In 1947, at the end of the war, two emissaries from the Jewish community in Israel are searching for and bringing back Jewish children who survived the Holocaust. They encounter an Eastern European aristocrat who continues to keep a Jewish girl in hiding after the war has ended. They arrive on a stormy night to an old castle, which was used as a Nazi headquarters during the war, but is now a museum. Its previous owner, Count Zabrodski, was allowed to stay as the castle's keeper. They stay the night and discover by accident Lena, a Jewish girl whom Zabrodski hid from the Nazis because he was in love with her. Zabrodski doesn’t tell Lena the war ended two years ago because he doesn’t want her to leave him. Dora and Michael tell her the truth, which she has a hard time accepting. But she is persuaded, and leaves with them to Israel.
The play, written for intermediate school students, chronicles the changing circumstance of two young Jewish girls: one leaves for Palestine, the other remains in Nazi Germany. The play employs flashbacks to present their former lives and the events leading to their separation.
Yashek is a Jewish boy who survived the Holocaust by being raised by his gentile nanny and her husband—who also christened him, giving him his name.

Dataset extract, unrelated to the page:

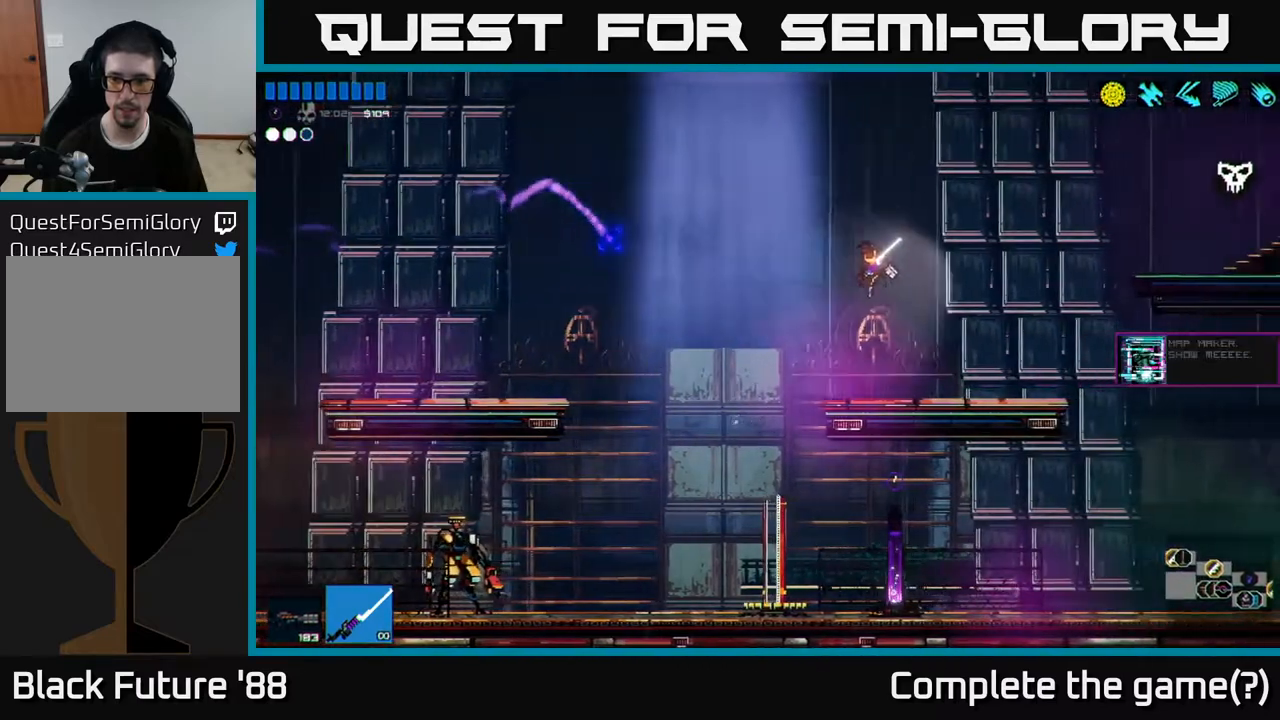
{"buttons": [], "left_stick": "left", "right_stick": "left", "events": [[183, "left_stick", "left"]]}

But his birth name is Avner, and he is brought to Israel, and put in school. Yashek-Avner has a hard time adjusting, and the kids harass him.
Yadja is a survivor. When she first came to Israel, she started working as a nanny for a spoiled girl named Orna. Yadja comes to Orna's wedding and memories start to surface; memories from Orna's own childhood; and memories from the Holocaust—fears, hardships, traumas, and rare moments of grace.
The complex love story between Hannah Arendt and Martin Heidegger. The play is set in 1920 when Arendt and Heidegger are young, during their affair, and in the “present” 1975, where a young Israeli student is interviewing a much older Arendt for the archive of the Hebrew University. During the interview Arendt exposes more than the known facts. Heidegger was Ardent's professor, and was a married man. He was also a known Nazi supporter. After the war, Arendt reconnects with Heidegger.
Moish is a distant relative of Haim, his wife Dafna and their son Erez. Moish won't grow old and won't change his stripy pajamas. He comes for a surprise visit in order to make his dream come true: he wishes to move the old concentration camps to Israel. Haim sees commercial potential (that might help the family’s financial problems) and Moish gets assistance from Dafna’s brother, who is a cultural attaché in Germany. Dafna is against the plan since she doesn't want her home being turned into a memorial site for painful events.